[Data excerpts]
[Start of Attachment]
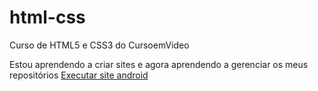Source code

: # html-css
 Curso de HTML5 e CSS3 do CursoemVideo

 Estou aprendendo a criar sites e agora aprendendo a gerenciar os meus repositórios
 <a href="https://yuridemelo15.github.io/html-css/desafios/d010try/android.html">Executar site android</a>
[End of Attachment]
§ **EXERCISE PROMPT**:
Format the data above as a numbered list, one line per item, skipping blank lines. Leave the picture out.

§ **EXERCISE OUTPUT**:
1. Source code
2. : # html-css
3.  Curso de HTML5 e CSS3 do CursoemVideo
4.  Estou aprendendo a criar sites e agora aprendendo a gerenciar os meus repositórios
5.  <a href="https://yuridemelo15.github.io/html-css/desafios/d010try/android.html">Executar site android</a>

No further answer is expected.